Required action: From the entries below, count the lines holding the word "rješenje" and give nothing but the number.

==*==

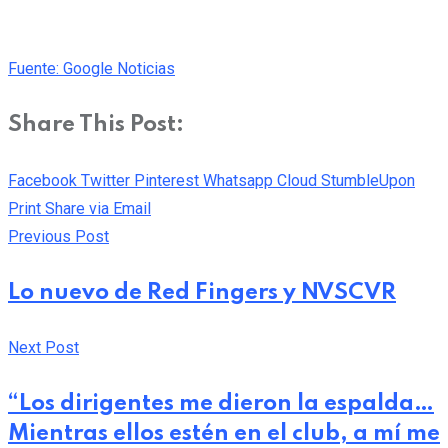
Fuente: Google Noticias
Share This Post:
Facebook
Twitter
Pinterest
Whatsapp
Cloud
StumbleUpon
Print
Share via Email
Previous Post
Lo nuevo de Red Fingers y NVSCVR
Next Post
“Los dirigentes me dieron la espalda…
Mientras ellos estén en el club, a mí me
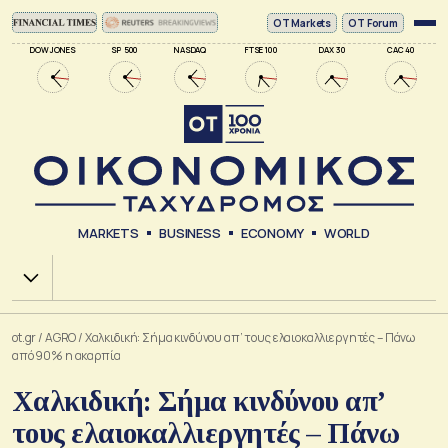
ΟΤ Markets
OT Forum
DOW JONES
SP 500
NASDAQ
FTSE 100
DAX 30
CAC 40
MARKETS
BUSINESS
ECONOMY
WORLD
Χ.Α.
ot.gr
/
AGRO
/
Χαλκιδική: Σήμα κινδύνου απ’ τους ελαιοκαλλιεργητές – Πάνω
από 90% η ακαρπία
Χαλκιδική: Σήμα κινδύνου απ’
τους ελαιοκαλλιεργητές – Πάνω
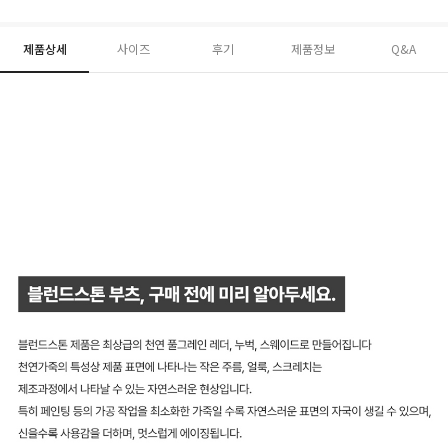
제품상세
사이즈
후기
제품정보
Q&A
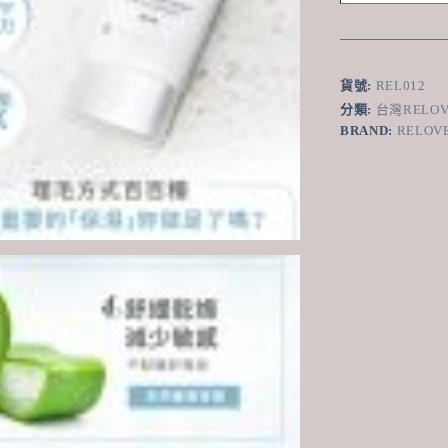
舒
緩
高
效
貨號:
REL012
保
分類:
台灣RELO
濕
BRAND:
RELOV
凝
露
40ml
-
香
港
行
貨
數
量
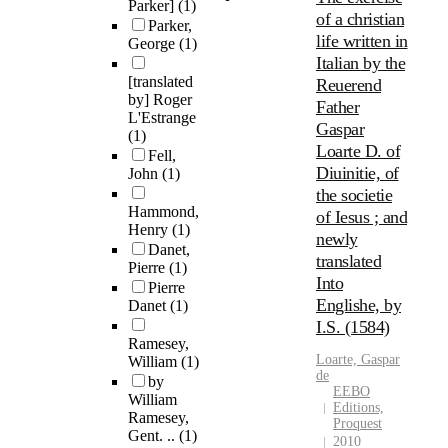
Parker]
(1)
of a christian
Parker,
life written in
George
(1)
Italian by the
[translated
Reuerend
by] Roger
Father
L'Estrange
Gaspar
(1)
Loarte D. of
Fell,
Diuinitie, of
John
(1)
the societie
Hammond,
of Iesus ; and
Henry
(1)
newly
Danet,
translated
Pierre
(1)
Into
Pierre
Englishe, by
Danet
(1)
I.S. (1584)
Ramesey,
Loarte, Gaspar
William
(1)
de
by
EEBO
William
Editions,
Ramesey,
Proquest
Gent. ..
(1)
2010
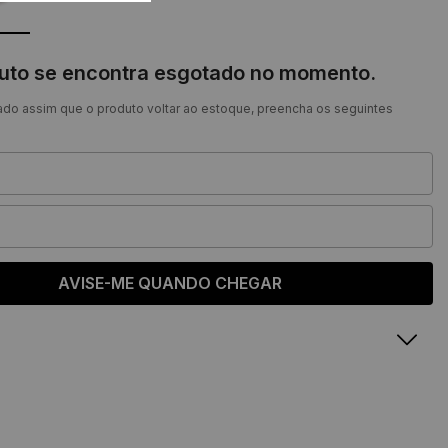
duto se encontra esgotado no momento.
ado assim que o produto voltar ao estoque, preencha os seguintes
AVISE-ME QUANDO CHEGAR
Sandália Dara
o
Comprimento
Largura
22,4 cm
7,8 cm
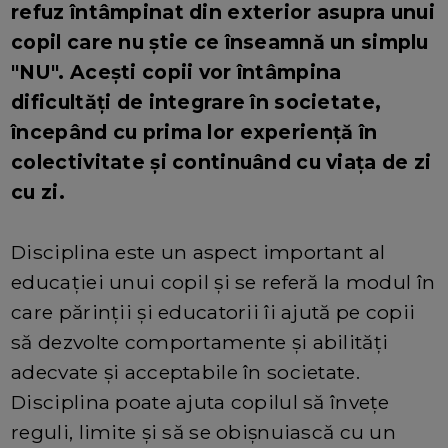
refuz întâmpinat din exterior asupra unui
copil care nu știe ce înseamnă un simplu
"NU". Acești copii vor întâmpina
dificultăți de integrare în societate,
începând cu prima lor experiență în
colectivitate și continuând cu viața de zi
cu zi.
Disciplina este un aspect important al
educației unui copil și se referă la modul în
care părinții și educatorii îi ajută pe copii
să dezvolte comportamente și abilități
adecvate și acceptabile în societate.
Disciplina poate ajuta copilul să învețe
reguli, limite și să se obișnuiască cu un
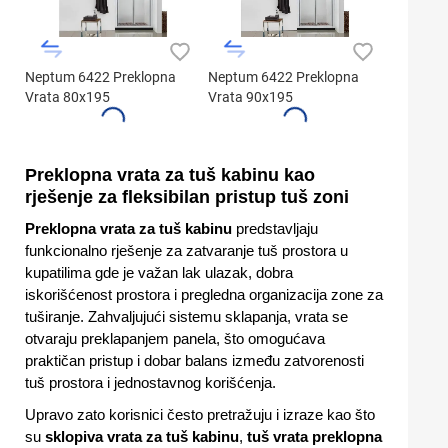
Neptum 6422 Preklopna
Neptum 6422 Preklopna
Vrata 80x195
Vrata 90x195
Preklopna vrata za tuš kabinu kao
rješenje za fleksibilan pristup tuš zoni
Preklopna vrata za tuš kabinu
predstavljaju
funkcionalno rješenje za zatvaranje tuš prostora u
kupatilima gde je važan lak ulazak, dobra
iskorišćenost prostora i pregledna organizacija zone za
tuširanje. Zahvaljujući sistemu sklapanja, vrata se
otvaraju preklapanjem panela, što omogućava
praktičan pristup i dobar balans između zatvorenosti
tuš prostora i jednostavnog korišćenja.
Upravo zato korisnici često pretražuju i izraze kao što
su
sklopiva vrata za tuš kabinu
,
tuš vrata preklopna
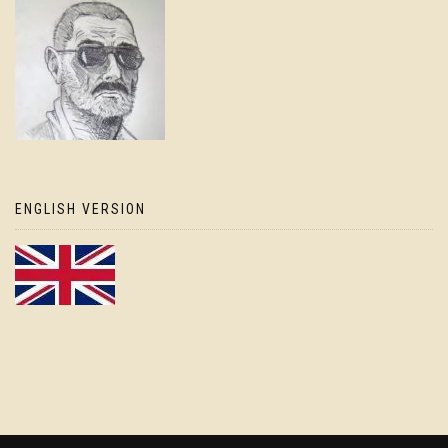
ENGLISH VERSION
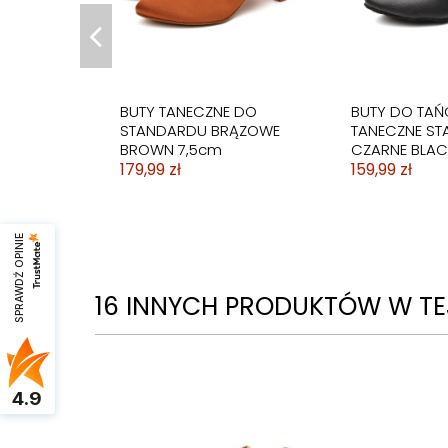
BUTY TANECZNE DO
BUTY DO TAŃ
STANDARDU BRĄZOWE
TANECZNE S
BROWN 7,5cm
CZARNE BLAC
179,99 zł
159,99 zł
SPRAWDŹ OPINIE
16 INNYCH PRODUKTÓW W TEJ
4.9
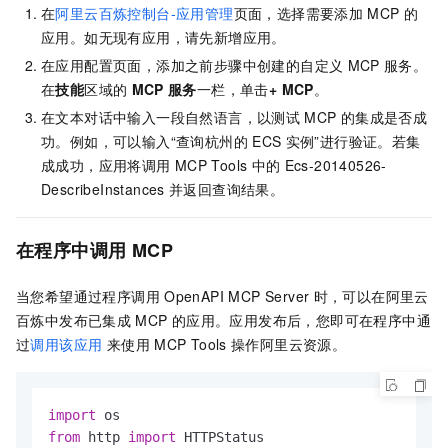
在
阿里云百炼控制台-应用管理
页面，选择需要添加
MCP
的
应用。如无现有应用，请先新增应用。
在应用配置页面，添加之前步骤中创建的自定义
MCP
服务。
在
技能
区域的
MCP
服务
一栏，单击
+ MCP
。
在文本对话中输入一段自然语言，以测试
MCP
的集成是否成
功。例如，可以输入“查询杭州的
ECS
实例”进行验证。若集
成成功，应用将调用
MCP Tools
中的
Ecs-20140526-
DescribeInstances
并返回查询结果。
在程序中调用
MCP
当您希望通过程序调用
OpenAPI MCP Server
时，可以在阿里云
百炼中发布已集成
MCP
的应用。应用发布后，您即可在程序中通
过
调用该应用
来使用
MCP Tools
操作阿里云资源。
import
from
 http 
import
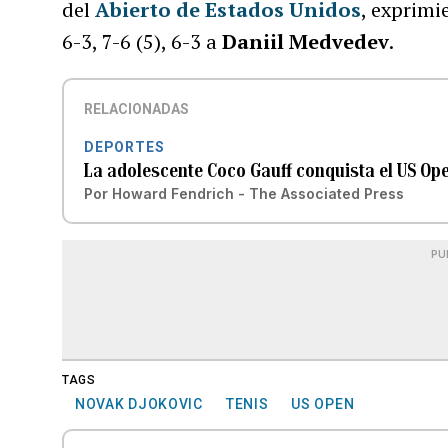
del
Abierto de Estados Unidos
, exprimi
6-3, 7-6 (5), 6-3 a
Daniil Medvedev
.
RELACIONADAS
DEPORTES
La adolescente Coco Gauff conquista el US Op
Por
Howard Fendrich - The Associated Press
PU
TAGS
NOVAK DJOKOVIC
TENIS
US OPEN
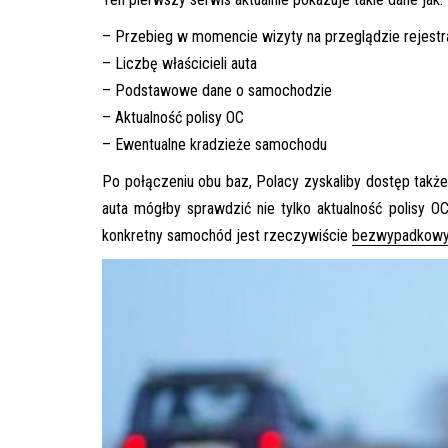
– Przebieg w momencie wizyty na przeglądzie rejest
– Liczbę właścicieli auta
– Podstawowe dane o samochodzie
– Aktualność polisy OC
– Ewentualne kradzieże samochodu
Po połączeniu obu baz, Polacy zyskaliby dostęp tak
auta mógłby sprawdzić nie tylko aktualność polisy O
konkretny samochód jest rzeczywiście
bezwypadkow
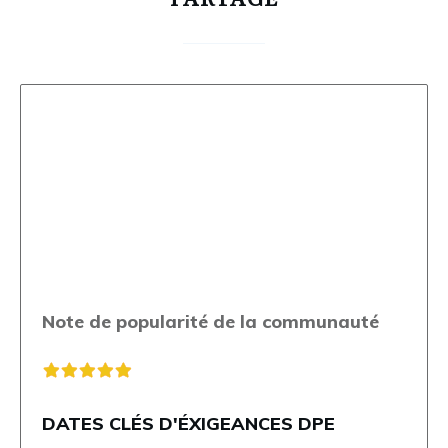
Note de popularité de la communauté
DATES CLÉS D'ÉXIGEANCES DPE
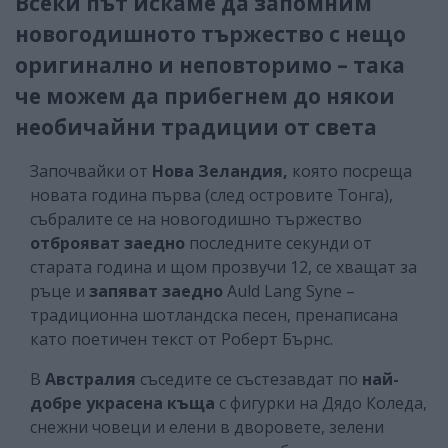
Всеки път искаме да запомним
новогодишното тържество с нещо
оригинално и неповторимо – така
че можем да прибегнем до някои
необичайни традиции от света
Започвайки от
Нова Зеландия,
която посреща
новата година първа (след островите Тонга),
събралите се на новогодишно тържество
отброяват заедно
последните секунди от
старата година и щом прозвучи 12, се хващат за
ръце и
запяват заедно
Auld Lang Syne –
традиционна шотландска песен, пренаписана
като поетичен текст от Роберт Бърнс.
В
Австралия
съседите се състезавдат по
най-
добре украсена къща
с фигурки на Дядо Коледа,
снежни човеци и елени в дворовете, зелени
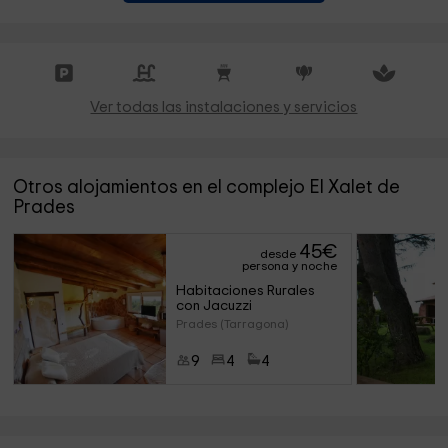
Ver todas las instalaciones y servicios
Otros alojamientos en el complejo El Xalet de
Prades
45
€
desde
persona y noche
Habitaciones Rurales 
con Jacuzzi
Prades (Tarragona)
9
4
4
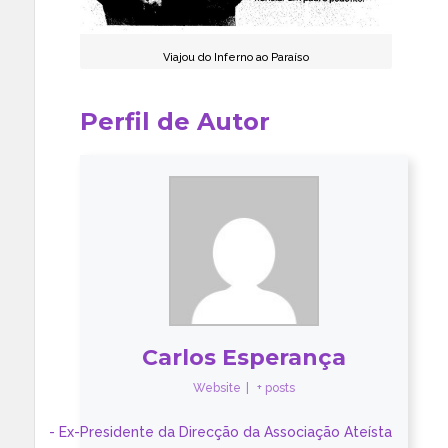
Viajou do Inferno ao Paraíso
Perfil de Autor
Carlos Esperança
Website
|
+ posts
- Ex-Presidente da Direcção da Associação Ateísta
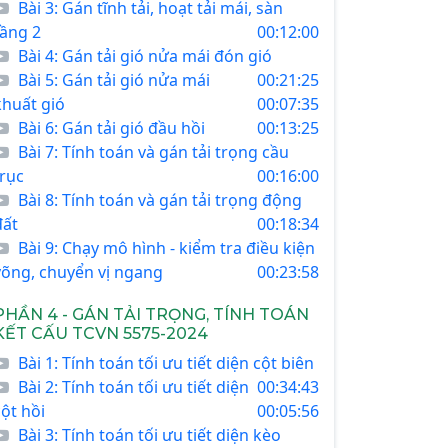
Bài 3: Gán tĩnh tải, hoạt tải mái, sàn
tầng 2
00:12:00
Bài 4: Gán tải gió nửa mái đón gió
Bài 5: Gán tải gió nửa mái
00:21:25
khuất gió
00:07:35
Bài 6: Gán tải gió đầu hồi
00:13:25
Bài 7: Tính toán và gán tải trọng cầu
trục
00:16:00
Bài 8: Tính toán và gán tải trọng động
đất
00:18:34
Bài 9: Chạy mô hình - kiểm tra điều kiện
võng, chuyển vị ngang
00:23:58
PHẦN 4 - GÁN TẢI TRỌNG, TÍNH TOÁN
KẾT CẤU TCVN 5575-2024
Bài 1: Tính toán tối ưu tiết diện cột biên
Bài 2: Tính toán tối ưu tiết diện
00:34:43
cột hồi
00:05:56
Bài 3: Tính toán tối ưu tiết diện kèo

==*==

Written reply: 2